• Directions: Retype the entries, please, from their first line to the line containing "membantu memberikan rekomendasi", exactly and only those lines, minus the pictures.

Collected data:
————
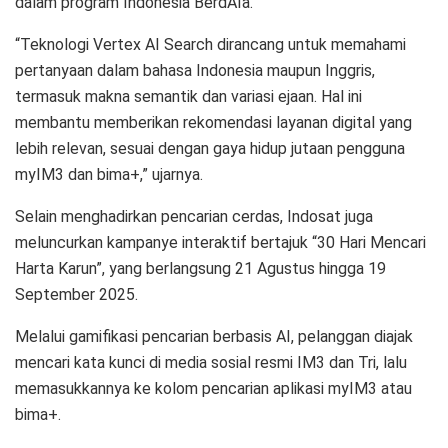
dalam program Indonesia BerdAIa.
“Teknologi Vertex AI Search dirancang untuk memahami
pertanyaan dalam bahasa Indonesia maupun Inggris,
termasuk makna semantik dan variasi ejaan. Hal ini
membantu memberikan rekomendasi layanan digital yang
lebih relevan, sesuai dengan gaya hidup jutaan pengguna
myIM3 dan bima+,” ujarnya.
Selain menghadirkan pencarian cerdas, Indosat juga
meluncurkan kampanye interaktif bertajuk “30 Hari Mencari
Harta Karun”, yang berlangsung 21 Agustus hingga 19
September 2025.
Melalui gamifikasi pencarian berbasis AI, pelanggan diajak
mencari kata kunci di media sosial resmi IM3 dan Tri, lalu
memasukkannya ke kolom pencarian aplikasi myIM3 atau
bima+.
————
• Response area:
dalam program Indonesia BerdAIa.
“Teknologi Vertex AI Search dirancang untuk memahami
pertanyaan dalam bahasa Indonesia maupun Inggris,
termasuk makna semantik dan variasi ejaan. Hal ini
membantu memberikan rekomendasi layanan digital yang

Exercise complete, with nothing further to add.